Os novos rumos apontados por Melanie Klein no pensamento psicanalítico, porém, vinham acompanhados de incômodo e críticas radicais de um lado, e de admiração extremada de outro. Entre os opositores estavam a filha de Freud, Anna Freud, o próprio Freud e a filha de Klein, Melitta Schmideberg, que também se tornou psicanalista.

Ela não era uma unanimidade, como destacam Elisa Maria de Ulhoa Cintra e Luís Claudio Figueiredo, autores do livro Melanie Klein: Estilo e Pensamento (Editora Escuta, 2010): “Muita gente ainda hoje não aceita Melanie Klein com facilidade, ou não simpatiza com seu estilo ou suas ideias, mas poucos a desprezam liminarmente ou lhe negam a genialidade.”

O psicanalista francês Jacques Lacan, por sua vez, considerava Klein uma “açougueira genial” por compreender e revelar aspectos mais selvagens e violentos daqueles até então considerados puros e inocentes, ressalta Saddi:

“Freud já havia maculado essa representação cristã/ocidental das crianças, os ‘anjinhos’, pois imputava a elas impulsos sexuais. Melanie Klein terminou por macular a inocência das crianças pequenas ao atribuir-lhes aspectos sádicos, violentos e passionais. Paradoxalmente, crianças que expressam níveis tóxicos de violência tendem à cura, enquanto crianças que sufocam as paixões tendem ao adoecimento.”

Com novos conceitos, um novo olhar da doutrina freudiana e mudanças na prática com os pacientes, as descobertas de Klein deram início a um sistema teórico e clínico próprio, o kleinismo, como definem Elisabeth Roudinesco e Michel Plon no Dicionário de Psicanálise (Zahar, 1998).

No Brasil e na Argentina, as ideias dela ganharam rápida adesão. “Aqui, ela foi fundamental para se compreender melhor as crianças que sofrem por causa de suas dificuldades emocionais”, exemplifica Grunspun.

Até hoje o nome feminino mais importante na História da psicanálise, como destacam Cintra e Figueiredo, Klein foi marcada para o bem e para o mal por ser uma mulher. “Ela teve e tem, é claro, inúmeros grandes seguidores entre os homens, mas o grupo original de adeptos foi predominantemente feminino.”

Uma trajetória marcada pelo luto

Nascida Melanie Reizes, Klein adotou o sobrenome do marido, o engenheiro químico Arthur Klein, com quem teve uma união infeliz e malsucedida.
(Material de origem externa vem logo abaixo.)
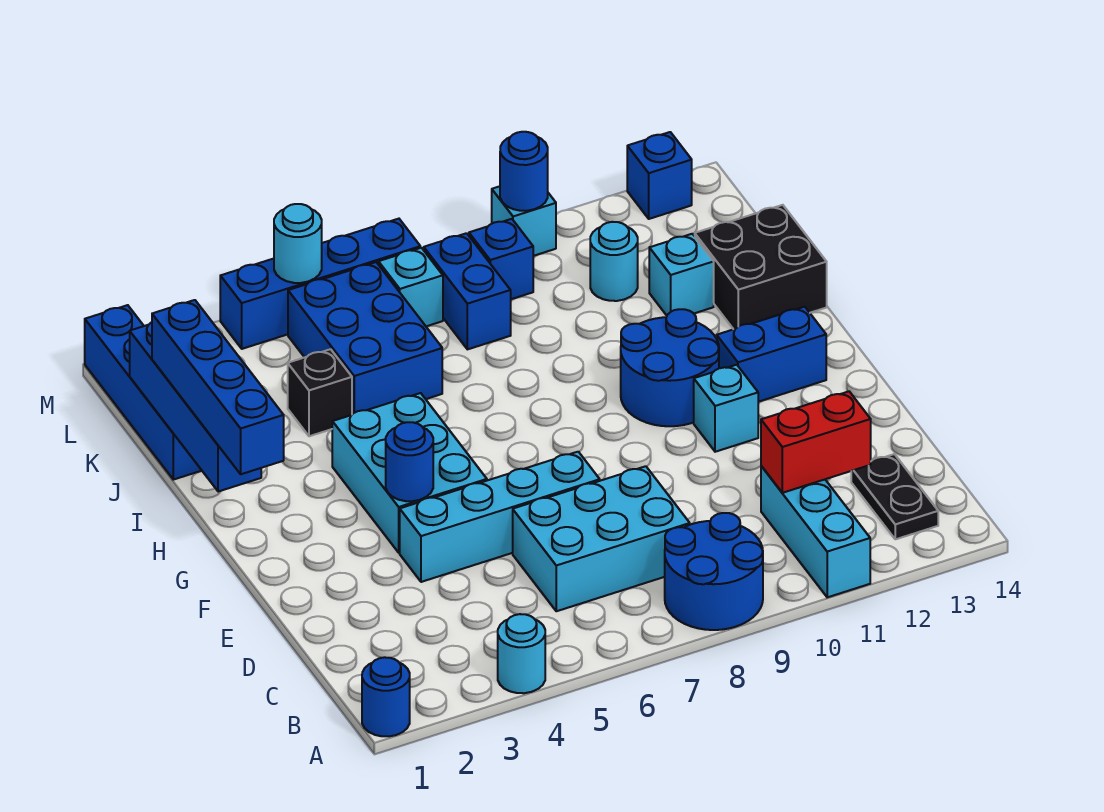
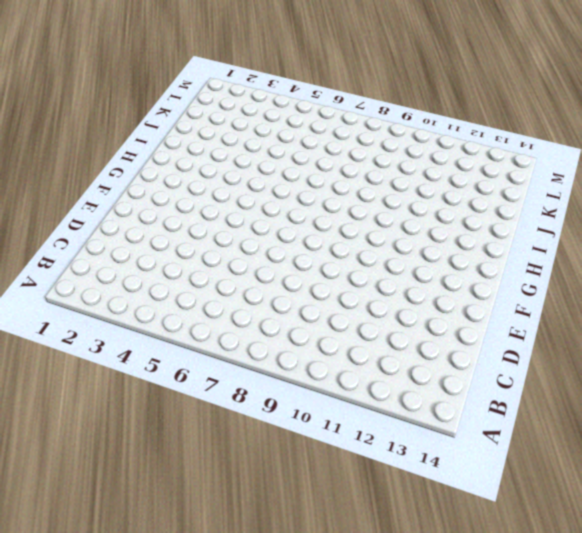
none -> blue round brick A1 level 1
none -> cyan round brick A4 level 1
none -> blue round brick A8:B9 level 1

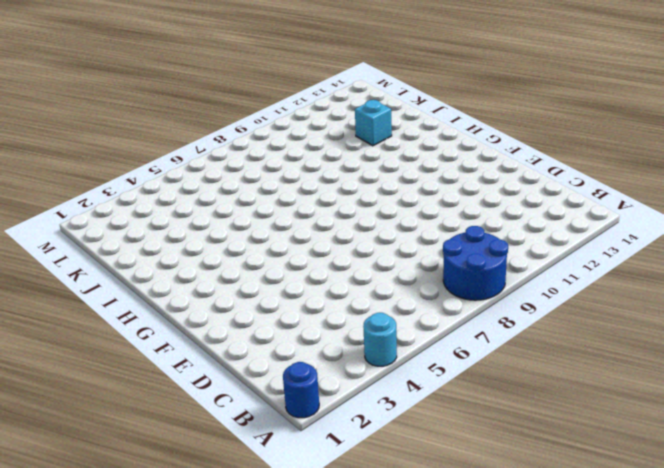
none -> cyan brick A11:C11 level 1
none -> black plate B13:C13 level 1
none -> cyan brick C6:D8 level 1

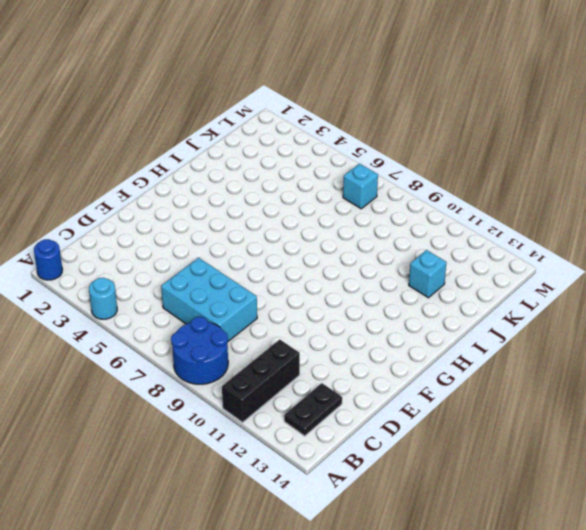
black brick A11:C11 level 1 -> cyan brick A11:C11 level 1
none -> cyan brick E4:E7 level 1
none -> cyan brick F4:H5 level 1
none -> cyan brick F11 level 1

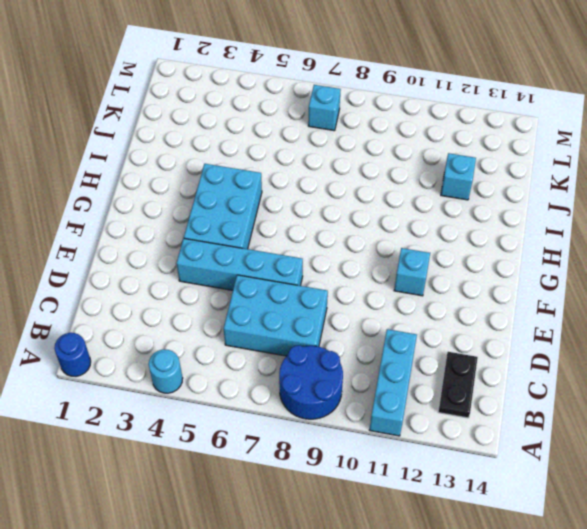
none -> blue round brick G10:H11 level 1
none -> blue brick G12:G13 level 1
none -> black brick I13:J14 level 1

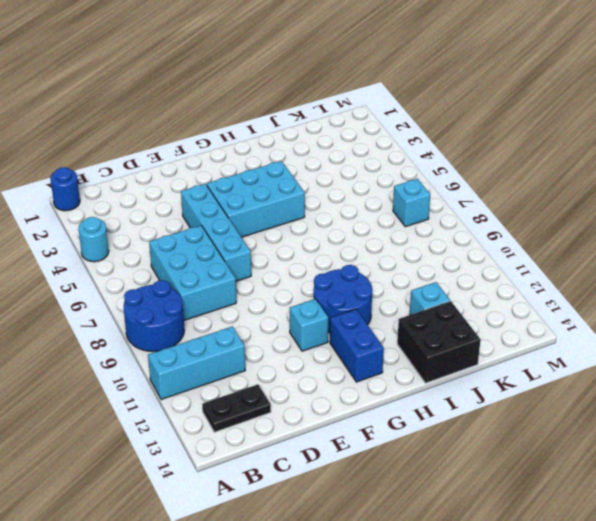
none -> blue brick J1:M1 level 1
none -> black brick J4 level 1
none -> blue brick J5:L6 level 1

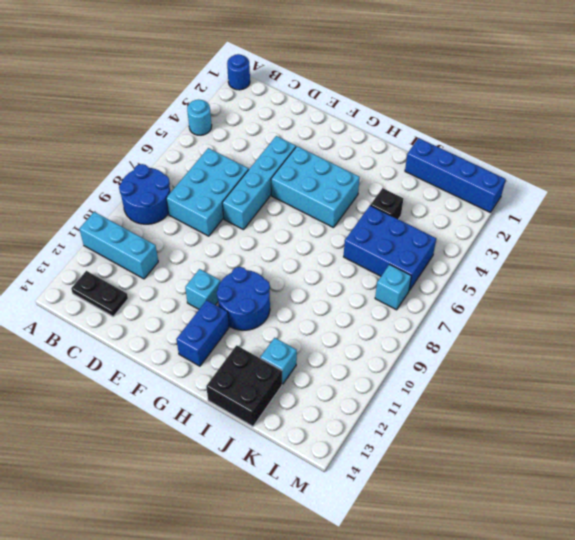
none -> blue brick K8:L8 level 1
none -> cyan round brick K11 level 1
none -> blue brick L9 level 1

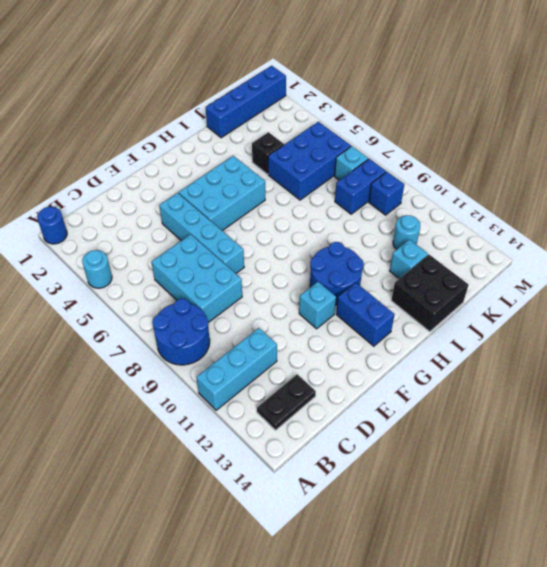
none -> blue brick M4:M7 level 1
none -> cyan brick M10 level 1
none -> blue brick M13 level 1

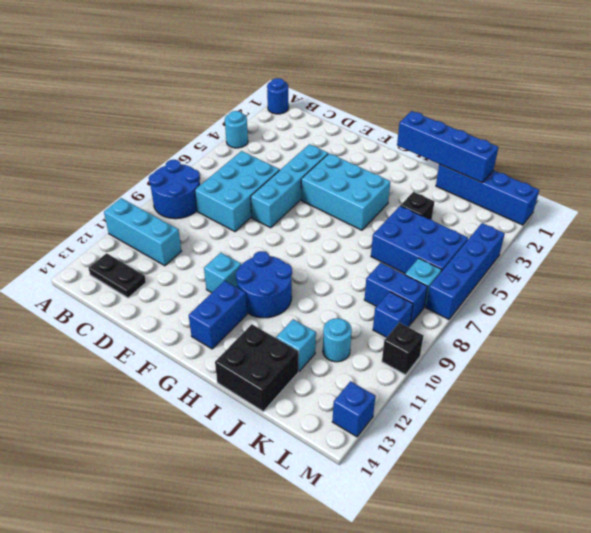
black brick M10 level 1 -> cyan brick M10 level 1
none -> red brick C11:C12 level 2
none -> blue round brick F4 level 2
none -> cyan round brick M5 level 2

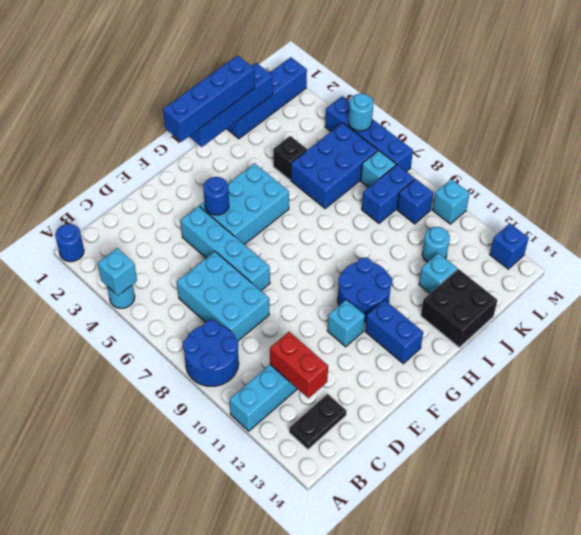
cyan brick A4 level 2 -> none
none -> blue round brick M10 level 2

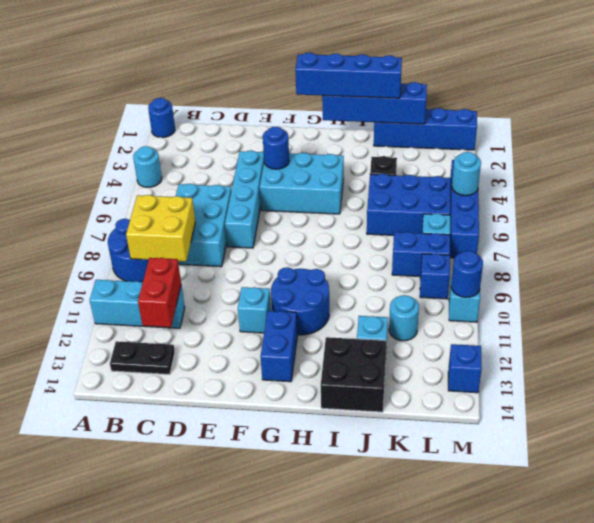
yellow brick B8:C9 level 2 -> none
Tiveram três filhos – o mais novo, Erich, se tornou o primeiro estudo de caso dela.

Perdas trágicas marcaram a história de Klein e se refletiram em sua obra. A irmã, Sidonie, morreu ainda criança, quando a psicanalista tinha quatro anos. Aos 18, ela perdeu o pai. Logo em seguida, morreu o irmão, Emanuel, de quem ela era bem próxima. Mais tarde, em 1934, o filho Hans morreu ao escalar uma montanha.
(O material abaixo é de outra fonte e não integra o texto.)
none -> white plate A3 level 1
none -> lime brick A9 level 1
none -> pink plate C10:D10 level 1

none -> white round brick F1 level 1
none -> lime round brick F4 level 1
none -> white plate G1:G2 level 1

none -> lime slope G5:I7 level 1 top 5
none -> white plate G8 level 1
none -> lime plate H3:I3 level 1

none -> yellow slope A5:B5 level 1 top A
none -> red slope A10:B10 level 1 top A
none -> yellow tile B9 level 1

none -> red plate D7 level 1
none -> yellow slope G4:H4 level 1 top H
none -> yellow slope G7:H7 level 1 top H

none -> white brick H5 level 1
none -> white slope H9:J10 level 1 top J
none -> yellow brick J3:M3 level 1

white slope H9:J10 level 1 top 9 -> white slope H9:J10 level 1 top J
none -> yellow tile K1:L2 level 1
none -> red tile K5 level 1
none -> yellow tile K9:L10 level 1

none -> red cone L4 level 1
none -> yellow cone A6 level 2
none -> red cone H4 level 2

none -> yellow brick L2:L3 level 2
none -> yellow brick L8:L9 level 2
Aos 32 anos, morando em Budapeste, na Hungria, com os três filhos, ela leu um texto de Freud sobre os sonhos, e o interesse foi imediato. Era 1914, mesmo ano em que começou a fazer análise com Sándor Ferenczi, disposta a se livrar de uma grave depressão.

Cinco anos mais tarde, ela se tornou membro da Sociedade Psicanalítica de Budapeste e apresentou a análise de uma criança de cinco anos; no caso, o filho dela, Erich, mas com o nome fictício de “Fritz”.

A psicanálise surgiu como uma salvação para Klein, descrevem Cintra e Figueiredo:

“Melanie poderia ter sido, como milhares ou milhões de outras de sua época e situação social, uma pobre mulher judia condenada pela sua condição de filha, esposa e mãe a uma vida de profunda infelicidade, submissão, humilhação, ressentimento e fracasso. E, de fato, sua existência parecia transcorrer assim, e assim fadada a permanecer, até os seus 30 e tantos anos. A psicanálise, literalmente, salvou-a da depressão, da inveja, da raiva e da mediocridade, salvou-a do casamento desastrado.”

Depois de Budapeste, Klein continuou seu desbravamento da psicanálise em Berlim, na Alemanha, e posteriormente em Londres, onde se tornou um dos principais nomes da escola inglesa. Ela escreveu cerca de 50 artigos e um livro, A Psicanálise de Crianças. As obras foram traduzidas em 15 línguas.

Ela morreu em 1960, de câncer do cólon, em Londres, sem conseguir se reconciliar com a filha Melitta.

Com uma obra subestimada ou ignorada em algumas regiões, Klein mais tarde foi reconhecida nos Estados Unidos e na França. “Foi o principal expoente do pensamento da segunda geração psicanalítica mundial”, atestam Roudinesco e Plon.